EXTRACTED TEXT =
What size frame is the Robin Hood? I was hoping my Dunelt (21”) was going to be significantly less than the 37lbs it is. I feel like I should strip off the accessories and re weigh it.

both very nice bikes, btw.


----------



## CURTIS L LINDGREN

Blackbomber said:


> What size frame is the Robin Hood?




The robin Hood frame measures 18 "   from center of crank to the top of the seat post tube.     It measures 41"   Center to Center of the axles .     It's a 26"  model with 26 x 1 3/8"   Tires .      Flat profile Rims ( not raised in the center at all )   .       Paint is faded to a "Burnt Orange/Candy Color "      Haven't confirmed year yet as I just got it last Sunday.    Your Dunelt   was the one that made me think of the Robin Hood ,  It looks to be in Great Shape . Keep the shiny side up !


----------



## Allrounderco

CURTIS L LINDGREN said:


> The robin Hood frame measures 18 "   from center of crank to the top of the seat post tube.     It measures 41"   Center to Center of the axles .     It's a 26"  model with 26 x 1 3/8"   Tires .      Flat profile Rims ( not raised in the center at all )   .       Paint is faded to a "Burnt Orange/Candy Color "      Haven't confirmed year yet as I just got it last Sunday.    Your Dunelt   was the one that made me think of the Robin Hood ,  It looks to be in Great Shape . Keep the shiny side up !
> 
> View attachment 1089595
> 
> View attachment 1089596
> 
> View attachment 1089598
> 
> View attachment 1089599



Nice. Your bike looks to have a TCW rear hub. Those are date coded just like the Sturmey AW. That should bring you within a year of the build date.


----------



## GTs58

Just for a curious comparison, I weighed my favorite middleweight rider and just another 10 lbs at a total of 45.2 lbs. you can cruise in slow mo style.


----------



## CURTIS L LINDGREN

GTs58 said:


> at a total of 45.2 lbs. you can cruise in slow mo style




Were close with the Middleweight's .    Mine comes in at 44 Lbs.     As Far as the hub on the Robin Hood..............it looks like the TCW III    and  63 - - - - - -    I see it clearly With a magnifier .       Thanks for the tip.

TO-DO LIST =
a. In the bicycle forum thread, how much does the Dunelt weigh?
b. List every username that appears in the bicycle forum thread.
c. Please transcribe the part of the bicycle forum thread that opens with the words containing "What size frame is the Robin Hood? I" and closes with "re weigh it.".

PROVIDED MATERIAL =
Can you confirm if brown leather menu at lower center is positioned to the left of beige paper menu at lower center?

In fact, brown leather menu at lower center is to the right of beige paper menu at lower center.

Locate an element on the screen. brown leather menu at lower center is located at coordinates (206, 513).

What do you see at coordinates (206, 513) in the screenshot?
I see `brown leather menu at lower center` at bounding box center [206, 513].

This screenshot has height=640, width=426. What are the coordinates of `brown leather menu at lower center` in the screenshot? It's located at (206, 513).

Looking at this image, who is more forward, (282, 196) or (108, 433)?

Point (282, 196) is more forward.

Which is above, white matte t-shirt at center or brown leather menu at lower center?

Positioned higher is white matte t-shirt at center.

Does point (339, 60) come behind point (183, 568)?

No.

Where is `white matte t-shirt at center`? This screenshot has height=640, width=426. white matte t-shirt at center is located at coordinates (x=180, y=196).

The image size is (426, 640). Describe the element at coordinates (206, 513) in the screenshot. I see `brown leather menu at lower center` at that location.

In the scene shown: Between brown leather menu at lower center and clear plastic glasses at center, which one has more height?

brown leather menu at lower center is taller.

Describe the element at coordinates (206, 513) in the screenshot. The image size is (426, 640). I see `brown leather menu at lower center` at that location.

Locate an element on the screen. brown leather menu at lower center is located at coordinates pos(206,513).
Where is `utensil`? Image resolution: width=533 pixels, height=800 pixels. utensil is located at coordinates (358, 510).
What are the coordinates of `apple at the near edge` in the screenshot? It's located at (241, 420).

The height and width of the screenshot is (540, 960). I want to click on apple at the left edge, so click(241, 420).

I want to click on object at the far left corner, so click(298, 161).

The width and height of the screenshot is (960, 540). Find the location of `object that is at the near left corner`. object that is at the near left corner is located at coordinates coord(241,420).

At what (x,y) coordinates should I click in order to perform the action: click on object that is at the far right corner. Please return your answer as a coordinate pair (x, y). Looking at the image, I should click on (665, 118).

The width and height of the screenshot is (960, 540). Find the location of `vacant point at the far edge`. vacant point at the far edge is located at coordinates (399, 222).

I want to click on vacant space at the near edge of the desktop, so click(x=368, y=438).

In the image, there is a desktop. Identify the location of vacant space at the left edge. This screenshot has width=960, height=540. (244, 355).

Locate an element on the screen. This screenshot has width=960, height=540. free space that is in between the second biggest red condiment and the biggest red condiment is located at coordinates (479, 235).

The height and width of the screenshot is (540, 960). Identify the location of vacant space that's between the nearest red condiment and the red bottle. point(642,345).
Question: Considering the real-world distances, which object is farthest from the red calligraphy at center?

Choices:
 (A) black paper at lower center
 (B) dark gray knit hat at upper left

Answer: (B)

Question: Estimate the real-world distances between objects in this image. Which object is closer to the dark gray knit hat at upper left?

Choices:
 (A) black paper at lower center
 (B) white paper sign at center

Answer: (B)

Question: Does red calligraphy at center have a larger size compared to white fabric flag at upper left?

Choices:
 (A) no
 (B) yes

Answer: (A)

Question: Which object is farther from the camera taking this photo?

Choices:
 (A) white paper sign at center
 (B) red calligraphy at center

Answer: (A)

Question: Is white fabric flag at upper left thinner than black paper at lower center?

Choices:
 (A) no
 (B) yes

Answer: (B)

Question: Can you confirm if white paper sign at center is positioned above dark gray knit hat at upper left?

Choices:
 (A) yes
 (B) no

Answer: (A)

RESPONSES IN ORDER =
a. 37 lbs

b. Blackbomber, CURTIS L LINDGREN, Allrounderco, GTs58

c.
What size frame is the Robin Hood? I was hoping my Dunelt (21”) was going to be significantly less than the 37lbs it is. I feel like I should strip off the accessories and re weigh it.